Hay muchos modelos de escenarios, siempre concretos, que poseen unas peculiaridades, virtudes e insuficiencias, no en abstracto sino en relación a los objetivos pedagógicos que se persiguen en cada momento. Una plaza de toros, un polideportivo, o incluso algunos teatros a la italiana, son buenos, por ejemplo, para torear, jugar al baloncesto, o cantar ópera, aceptables si son adaptados para hacer algún tipo de teatro, pero francamente malos para provocar emociones o favorecer la concentración orgánica de los actores y la comunicación a partir de estas premisas con el público. No es verdad, por tanto, que sea bueno actuar “cuanto antes” en “cualquier” escenario. Para algunas cosas puede que sí, pero para otras seguro que no.
No es verdad que se aprenda más en cualquier escenario que en el aula habitual de trabajo.
Habitualmente la sola idea de escenario provoca en el alumno una excitación que coincide más con su prisa por actuar en él (y con su natural y hasta beneficioso exhibicionismo) que con las ventajas que supuestamente lleva implícitas: proyección de la voz, etc, obviando que, primeramente, el escenario ideal no existe, y que en muchos teatros y escenarios las condiciones son precisamente lamentables y, por tanto, especialmente desaconsejables.
Por otro lado, el escenario puede llevar al público que asiste a la muestra a dimensionar incorrectamente su propio sentido, a valorarla de una manera inadecuada y ajena a su propia esencia.
-El escenario es el lugar inevitable y lógico de las experiencias teatrales terminadas, profesionales y semiprofesionales. En él el público deberá juzgarlas como lo que son, y exigir que su calidad sea la adecuada, especialmente si van precedidas por la adquisición de una entrada.
Es decir, hay que desterrar del alumno la frecuente idea simplista de que un aula es un lugar secundario con respecto al escenario y recordarle, como hacía el pedagogo Jaume Melendres, que el “lugar del actor” no es el escenario en sí mismo, sino la escenografía y el público, independientemente del espacio físico concreto, que puede ser variable (a la italiana, circular, abierto, íntimo, etc.). Por el contrario, es preciso hacerle ver la importancia de trabajar en la intimidad, delante de sus compañeros, para después confrontar lo conseguido con el público y provocar esa comunicación a dos bandas que el teatro lleva siempre implícita, primero en la propia aula y después en otros espacios.

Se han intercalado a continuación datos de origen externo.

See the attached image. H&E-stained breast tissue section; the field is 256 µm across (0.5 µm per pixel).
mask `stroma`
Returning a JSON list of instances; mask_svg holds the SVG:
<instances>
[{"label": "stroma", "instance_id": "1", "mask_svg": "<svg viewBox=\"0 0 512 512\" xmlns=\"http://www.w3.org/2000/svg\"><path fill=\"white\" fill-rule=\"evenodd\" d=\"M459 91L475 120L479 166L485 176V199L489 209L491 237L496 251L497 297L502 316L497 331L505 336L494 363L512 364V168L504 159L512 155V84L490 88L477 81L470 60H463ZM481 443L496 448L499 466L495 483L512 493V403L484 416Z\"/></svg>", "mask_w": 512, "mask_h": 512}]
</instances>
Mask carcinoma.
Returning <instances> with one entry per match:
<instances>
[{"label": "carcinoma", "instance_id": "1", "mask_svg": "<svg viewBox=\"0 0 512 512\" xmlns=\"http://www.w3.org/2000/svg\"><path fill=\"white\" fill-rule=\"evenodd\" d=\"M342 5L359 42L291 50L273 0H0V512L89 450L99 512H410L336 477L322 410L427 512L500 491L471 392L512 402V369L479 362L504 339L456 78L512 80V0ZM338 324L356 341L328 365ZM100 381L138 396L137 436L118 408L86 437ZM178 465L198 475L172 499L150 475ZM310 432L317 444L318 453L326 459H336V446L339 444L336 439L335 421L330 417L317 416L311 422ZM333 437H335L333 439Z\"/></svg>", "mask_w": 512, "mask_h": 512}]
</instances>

Por esta razón es bueno recordar las palabras de Melendres (*): “Las escuelas de teatro deben tener un teatro -por supuesto que sí- para permitir este último aprendizaje, este diálogo entre dos antenas que emiten y reciben simultáneamente. Pero -sobre todo- han de tener aulas, es decir, salas de ensayo concebidas y organizadas no como un mal menor, en la nostalgia de un paraíso todavía no hallado, sino como el espacio esplendoroso de la intimidad, el espacio de los espacios posibles, el más abstracto, el mejor dotado y el más omnicomprensivo”.
(*) Pausa, número 14. Revista de la Sala Beckett. Barcelona, Julio de 1993.